• _Required work_: Filter the data below and copy every line that contains the string "evenodd", matching case exactly.

• _Material provided_:
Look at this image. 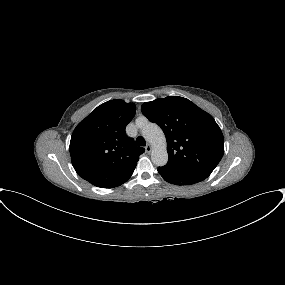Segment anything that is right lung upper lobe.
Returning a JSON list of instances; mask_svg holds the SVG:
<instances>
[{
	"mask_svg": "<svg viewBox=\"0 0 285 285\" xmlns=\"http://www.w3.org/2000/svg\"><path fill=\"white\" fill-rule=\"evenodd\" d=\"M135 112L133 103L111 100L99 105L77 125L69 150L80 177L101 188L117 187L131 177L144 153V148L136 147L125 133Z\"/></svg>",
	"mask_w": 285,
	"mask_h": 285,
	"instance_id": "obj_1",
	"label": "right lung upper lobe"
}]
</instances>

...

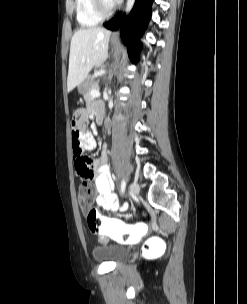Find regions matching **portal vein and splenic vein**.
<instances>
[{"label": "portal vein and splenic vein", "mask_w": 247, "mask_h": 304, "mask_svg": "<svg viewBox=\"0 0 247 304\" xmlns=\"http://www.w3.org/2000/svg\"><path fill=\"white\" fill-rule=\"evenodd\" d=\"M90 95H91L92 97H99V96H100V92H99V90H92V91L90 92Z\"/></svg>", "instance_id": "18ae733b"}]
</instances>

• _Final result_:
	"mask_svg": "<svg viewBox=\"0 0 285 285\" xmlns=\"http://www.w3.org/2000/svg\"><path fill=\"white\" fill-rule=\"evenodd\" d=\"M135 112L133 103L111 100L99 105L77 125L69 150L80 177L101 188L117 187L131 177L144 153V148L136 147L125 133Z\"/></svg>",
[{"label": "portal vein and splenic vein", "mask_w": 247, "mask_h": 304, "mask_svg": "<svg viewBox=\"0 0 247 304\" xmlns=\"http://www.w3.org/2000/svg\"><path fill=\"white\" fill-rule=\"evenodd\" d=\"M90 95H91L92 97H99V96H100V92H99V90H92V91L90 92Z\"/></svg>", "instance_id": "18ae733b"}]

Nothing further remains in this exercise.